» **Excerpted text**:
══════

Having canvassed in Jackson neighborhoods in the early fall, Shelter JH organizers reported an overwhelming response from folks asking for renter protections. A Shelter JH participant who preferred to remain anonymous said he heard stories of tenant mistreatment.

One person in a month-to-month rental recounted a landlord unwilling to fix her heat in November. The tenants could not afford to pay for both the repair and rent. “Without a lease they felt vulnerable, and they had no course of action to take to fix the problem. This sort of unbalanced relationship between landlords and tenants is causing serious issues in a place like this, where moving is not always an option,” the Shelter JH canvasser noted.

An attorney in the group researched possible solutions. On November 18, the Jackson Town Council received a letter from Shelter JH. It recommended the council examine six tenant protection ordinance measures: notice requirements, maintaining a level of habitability and repair, non-discrimination and fair housing, non-retaliation against tenants seeking protection, standard lease content, and rent stabilization. At a council workshop on November 21, councilors advised town attorney Audrey Cohen Davis to research the suggestions further.

══════

Stored data entries

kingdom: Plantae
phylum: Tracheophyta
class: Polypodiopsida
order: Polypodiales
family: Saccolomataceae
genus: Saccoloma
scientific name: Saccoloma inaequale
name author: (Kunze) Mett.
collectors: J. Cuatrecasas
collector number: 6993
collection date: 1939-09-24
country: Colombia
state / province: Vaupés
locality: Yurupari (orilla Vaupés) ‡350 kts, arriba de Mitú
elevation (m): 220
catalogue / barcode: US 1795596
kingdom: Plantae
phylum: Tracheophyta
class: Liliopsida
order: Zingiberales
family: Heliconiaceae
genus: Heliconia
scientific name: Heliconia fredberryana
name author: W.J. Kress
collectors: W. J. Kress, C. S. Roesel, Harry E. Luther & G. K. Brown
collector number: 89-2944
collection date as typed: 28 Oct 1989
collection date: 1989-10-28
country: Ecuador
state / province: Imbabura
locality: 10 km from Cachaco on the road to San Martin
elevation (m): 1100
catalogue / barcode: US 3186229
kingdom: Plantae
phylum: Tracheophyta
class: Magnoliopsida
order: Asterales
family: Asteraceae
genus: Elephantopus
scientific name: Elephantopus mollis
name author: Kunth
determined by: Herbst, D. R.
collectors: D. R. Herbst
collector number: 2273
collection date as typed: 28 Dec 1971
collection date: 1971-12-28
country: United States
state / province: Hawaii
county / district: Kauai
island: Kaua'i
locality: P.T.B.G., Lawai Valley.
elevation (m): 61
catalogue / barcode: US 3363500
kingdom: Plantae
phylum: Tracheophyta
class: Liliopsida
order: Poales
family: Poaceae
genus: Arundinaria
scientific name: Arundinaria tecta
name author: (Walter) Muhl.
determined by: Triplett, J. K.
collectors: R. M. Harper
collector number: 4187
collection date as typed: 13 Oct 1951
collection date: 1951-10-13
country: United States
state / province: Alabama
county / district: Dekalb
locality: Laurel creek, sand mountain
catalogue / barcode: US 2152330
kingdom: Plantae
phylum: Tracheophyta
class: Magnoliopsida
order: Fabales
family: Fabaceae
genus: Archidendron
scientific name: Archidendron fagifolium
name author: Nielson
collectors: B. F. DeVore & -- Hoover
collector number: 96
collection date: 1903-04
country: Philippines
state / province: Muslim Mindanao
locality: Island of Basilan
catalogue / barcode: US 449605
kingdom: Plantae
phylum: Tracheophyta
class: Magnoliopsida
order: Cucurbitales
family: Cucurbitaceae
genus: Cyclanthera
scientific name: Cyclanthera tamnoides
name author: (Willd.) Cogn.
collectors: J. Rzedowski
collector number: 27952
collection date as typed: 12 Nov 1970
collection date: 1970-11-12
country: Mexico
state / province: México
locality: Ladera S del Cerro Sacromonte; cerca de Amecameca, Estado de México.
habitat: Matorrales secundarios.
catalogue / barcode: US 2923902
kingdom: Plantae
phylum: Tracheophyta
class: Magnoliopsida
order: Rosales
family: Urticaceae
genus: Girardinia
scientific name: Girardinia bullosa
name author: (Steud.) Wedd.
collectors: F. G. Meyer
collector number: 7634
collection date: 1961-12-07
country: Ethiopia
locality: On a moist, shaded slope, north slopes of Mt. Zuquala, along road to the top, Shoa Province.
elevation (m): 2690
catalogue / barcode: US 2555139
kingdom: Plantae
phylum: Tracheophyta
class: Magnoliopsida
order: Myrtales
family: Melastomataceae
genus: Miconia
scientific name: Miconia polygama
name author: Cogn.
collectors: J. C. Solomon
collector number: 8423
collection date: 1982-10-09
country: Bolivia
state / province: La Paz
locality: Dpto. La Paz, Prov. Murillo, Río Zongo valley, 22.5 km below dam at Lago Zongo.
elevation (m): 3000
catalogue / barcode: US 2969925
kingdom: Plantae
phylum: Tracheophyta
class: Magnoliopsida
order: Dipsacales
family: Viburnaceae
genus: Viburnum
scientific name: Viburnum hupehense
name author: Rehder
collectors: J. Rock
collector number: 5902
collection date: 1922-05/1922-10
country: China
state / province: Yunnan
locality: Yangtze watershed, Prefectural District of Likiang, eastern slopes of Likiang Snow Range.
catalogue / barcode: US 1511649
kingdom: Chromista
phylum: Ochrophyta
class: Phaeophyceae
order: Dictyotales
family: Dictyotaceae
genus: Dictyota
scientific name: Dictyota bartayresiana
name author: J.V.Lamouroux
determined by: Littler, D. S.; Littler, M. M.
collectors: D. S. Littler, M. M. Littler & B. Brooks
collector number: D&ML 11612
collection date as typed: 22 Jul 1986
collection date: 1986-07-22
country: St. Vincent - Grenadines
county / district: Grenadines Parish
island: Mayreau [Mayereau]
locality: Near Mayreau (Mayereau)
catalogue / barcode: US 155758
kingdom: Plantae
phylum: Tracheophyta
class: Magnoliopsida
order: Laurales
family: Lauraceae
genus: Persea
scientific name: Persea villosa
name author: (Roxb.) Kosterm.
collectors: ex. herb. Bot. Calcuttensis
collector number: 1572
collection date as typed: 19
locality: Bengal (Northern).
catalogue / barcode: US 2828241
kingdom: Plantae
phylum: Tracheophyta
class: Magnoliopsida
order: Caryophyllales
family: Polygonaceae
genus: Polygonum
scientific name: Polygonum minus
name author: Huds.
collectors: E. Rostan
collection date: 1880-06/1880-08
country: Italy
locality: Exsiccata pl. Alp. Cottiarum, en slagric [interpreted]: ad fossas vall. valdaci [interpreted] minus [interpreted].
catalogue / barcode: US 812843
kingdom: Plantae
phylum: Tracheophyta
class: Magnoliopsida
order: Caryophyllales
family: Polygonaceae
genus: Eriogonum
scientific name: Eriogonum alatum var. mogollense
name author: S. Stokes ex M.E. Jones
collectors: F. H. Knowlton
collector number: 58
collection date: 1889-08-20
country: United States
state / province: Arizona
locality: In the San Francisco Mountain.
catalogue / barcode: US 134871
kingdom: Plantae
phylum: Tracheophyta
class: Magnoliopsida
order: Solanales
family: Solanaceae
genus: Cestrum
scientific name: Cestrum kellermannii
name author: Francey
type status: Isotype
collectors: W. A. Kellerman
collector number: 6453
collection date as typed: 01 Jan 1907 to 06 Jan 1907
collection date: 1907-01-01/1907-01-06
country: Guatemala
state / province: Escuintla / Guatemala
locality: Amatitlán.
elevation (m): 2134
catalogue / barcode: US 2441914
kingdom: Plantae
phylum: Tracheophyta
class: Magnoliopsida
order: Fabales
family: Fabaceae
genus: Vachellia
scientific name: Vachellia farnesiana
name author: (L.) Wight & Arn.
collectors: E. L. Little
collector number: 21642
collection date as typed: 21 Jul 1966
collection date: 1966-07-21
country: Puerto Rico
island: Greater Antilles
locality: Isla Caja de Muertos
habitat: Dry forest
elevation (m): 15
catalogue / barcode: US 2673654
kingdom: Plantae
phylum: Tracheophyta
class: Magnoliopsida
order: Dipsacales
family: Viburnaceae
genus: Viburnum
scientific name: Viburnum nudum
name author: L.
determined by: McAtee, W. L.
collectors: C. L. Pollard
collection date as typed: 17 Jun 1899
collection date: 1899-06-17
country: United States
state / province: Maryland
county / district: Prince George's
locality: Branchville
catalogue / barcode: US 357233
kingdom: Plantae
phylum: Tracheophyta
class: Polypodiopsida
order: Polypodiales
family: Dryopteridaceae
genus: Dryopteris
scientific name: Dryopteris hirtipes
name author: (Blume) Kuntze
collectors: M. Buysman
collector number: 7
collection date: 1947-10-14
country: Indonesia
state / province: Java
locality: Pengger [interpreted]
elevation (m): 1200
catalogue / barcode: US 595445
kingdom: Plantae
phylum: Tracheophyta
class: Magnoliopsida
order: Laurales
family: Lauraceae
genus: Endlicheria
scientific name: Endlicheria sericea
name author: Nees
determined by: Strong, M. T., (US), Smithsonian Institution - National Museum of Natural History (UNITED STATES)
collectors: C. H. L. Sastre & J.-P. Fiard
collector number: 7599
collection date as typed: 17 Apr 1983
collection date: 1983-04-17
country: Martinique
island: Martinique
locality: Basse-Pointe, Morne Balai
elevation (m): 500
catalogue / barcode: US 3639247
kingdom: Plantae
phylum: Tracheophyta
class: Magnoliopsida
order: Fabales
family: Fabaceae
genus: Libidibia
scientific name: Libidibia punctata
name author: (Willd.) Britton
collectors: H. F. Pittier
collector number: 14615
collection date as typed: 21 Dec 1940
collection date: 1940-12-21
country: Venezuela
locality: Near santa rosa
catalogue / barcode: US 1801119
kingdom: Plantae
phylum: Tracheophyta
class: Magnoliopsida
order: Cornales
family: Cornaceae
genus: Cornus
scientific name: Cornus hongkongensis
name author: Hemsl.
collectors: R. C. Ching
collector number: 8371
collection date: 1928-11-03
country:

══════

» **Instructions**:
1 – In the text about tenant protections in Jackson, on what date did the Jackson Town Council receive the letter from Shelter JH?
2 – In the text about tenant protections in Jackson, why does the Shelter JH canvasser say the unbalanced relationship between landlords and tenants causes serious issues there? Answer in one to three sentences.
3 – Write a continuation of the text about tenant protections in Jackson, starting after its last sentence.

» **Task-by-task outputs**:
1 – November 18.

2 – The canvasser says it causes serious issues because in a place like Jackson, moving is not always an option. Tenants without a lease feel vulnerable and have no way to get problems fixed.

3 –
Shelter JH policy chair Christine Walker signed the letter to the council. Walker, former executive director of the Teton County Housing Authority, believes “the easiest ordinance to pass is requiring landlords give adequate notice” before evicting a tenant, not renewing a lease, or for a rent increase.

The habitability issue, requiring landlords to ensure a minimum standard of livability, such as working heat and appliances, “may be easy to pass but complicated to regulate,” she noted. Implementing such a measure would likely take hiring someone to oversee the process or mandating another office, such as the inspection department, to conduct inspections for rental health and safety. In order to do that, the town will have to embark on a likely long and arduous process of detailing inspection parameters.

Walker suggested the road ahead requires dialogue and education.

“A good first step would be to educate landlords and offer tools to improve their units, offer assistance with leases,” she said. “A landlord might not be aware of situations they’re putting their renters in.”

The hardest area to gain traction, she noted, would be a rent stabilization measure. But she cautioned it would be used only to prevent egregious rent hikes, like the 40 percent rent increase at Blair Apartments in summer 2015.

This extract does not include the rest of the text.